WORK REQUEST
The whole listing needs retyping exactly; keep the pictures out of it.
========================================================================
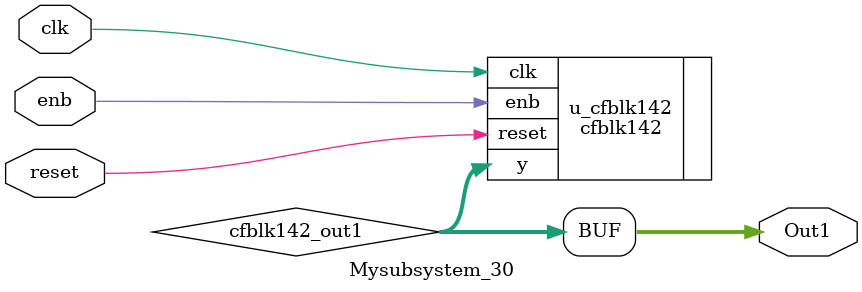
<source format=v>



`timescale 1 ns / 1 ns

module Mysubsystem_30
          (clk,
           reset,
           enb,
           Out1);


  input   clk;
  input   reset;
  input   enb;
  output  [7:0] Out1;  // uint8


  wire [7:0] cfblk142_out1;  // uint8


  cfblk142 u_cfblk142 (.clk(clk),
                       .reset(reset),
                       .enb(enb),
                       .y(cfblk142_out1)  // uint8
                       );

  assign Out1 = cfblk142_out1;

endmodule  // Mysubsystem_30


</source>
========================================================================
ANSWER TO THE PROBLEM
<source format=v>



`timescale 1 ns / 1 ns

module Mysubsystem_30
          (clk,
           reset,
           enb,
           Out1);


  input   clk;
  input   reset;
  input   enb;
  output  [7:0] Out1;  // uint8


  wire [7:0] cfblk142_out1;  // uint8


  cfblk142 u_cfblk142 (.clk(clk),
                       .reset(reset),
                       .enb(enb),
                       .y(cfblk142_out1)  // uint8
                       );

  assign Out1 = cfblk142_out1;

endmodule  // Mysubsystem_30


</source>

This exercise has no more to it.